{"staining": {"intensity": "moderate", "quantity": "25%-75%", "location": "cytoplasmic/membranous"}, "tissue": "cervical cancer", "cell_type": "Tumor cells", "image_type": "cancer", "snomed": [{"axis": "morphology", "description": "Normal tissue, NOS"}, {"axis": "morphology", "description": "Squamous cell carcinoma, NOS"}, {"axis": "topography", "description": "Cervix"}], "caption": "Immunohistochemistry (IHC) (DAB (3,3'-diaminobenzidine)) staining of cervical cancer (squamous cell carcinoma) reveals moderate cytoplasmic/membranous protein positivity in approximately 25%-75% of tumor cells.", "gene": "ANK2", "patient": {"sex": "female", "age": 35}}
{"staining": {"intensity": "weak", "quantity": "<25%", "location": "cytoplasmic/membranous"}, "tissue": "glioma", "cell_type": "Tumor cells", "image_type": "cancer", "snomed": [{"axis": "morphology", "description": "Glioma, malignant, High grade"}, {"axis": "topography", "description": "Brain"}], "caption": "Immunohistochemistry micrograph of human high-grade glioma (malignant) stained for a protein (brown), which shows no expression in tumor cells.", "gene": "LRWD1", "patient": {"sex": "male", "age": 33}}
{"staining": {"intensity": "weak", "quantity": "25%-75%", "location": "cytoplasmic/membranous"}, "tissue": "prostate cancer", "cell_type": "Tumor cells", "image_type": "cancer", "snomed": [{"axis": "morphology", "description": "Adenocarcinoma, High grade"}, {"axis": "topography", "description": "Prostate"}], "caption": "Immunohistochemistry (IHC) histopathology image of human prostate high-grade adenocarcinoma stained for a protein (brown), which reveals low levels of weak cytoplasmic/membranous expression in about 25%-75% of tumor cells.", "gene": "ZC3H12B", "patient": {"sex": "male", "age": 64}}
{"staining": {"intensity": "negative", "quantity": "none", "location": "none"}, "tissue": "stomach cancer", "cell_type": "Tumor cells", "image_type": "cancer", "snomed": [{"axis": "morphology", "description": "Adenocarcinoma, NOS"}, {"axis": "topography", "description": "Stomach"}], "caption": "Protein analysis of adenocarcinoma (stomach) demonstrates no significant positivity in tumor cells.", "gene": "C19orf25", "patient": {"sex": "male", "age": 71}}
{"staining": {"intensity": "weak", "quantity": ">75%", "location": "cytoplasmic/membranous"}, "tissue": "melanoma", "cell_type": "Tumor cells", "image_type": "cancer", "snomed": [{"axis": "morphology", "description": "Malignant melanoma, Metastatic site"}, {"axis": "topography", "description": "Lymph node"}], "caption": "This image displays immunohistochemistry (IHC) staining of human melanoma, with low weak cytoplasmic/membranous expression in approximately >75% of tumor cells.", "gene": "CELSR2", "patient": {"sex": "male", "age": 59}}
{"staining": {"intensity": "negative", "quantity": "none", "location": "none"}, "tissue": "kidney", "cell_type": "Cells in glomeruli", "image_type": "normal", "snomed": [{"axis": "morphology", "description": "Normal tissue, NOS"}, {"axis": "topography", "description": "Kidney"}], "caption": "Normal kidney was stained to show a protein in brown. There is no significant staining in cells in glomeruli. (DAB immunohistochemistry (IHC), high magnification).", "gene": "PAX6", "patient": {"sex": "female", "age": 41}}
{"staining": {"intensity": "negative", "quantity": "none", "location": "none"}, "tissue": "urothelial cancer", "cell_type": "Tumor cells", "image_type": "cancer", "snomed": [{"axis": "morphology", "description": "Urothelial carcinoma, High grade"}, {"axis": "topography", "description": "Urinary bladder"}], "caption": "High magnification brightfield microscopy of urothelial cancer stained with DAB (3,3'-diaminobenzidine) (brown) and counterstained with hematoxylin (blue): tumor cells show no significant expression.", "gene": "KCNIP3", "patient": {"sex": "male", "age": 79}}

## What this task involves
The expected answer is a word-for-word copy of every line from the one that contains "kidney was stained" through the final line of the material.

## Solution
{"staining": {"intensity": "negative", "quantity": "none", "location": "none"}, "tissue": "kidney", "cell_type": "Cells in glomeruli", "image_type": "normal", "snomed": [{"axis": "morphology", "description": "Normal tissue, NOS"}, {"axis": "topography", "description": "Kidney"}], "caption": "Normal kidney was stained to show a protein in brown. There is no significant staining in cells in glomeruli. (DAB immunohistochemistry (IHC), high magnification).", "gene": "PAX6", "patient": {"sex": "female", "age": 41}}
{"staining": {"intensity": "negative", "quantity": "none", "location": "none"}, "tissue": "urothelial cancer", "cell_type": "Tumor cells", "image_type": "cancer", "snomed": [{"axis": "morphology", "description": "Urothelial carcinoma, High grade"}, {"axis": "topography", "description": "Urinary bladder"}], "caption": "High magnification brightfield microscopy of urothelial cancer stained with DAB (3,3'-diaminobenzidine) (brown) and counterstained with hematoxylin (blue): tumor cells show no significant expression.", "gene": "KCNIP3", "patient": {"sex": "male", "age": 79}}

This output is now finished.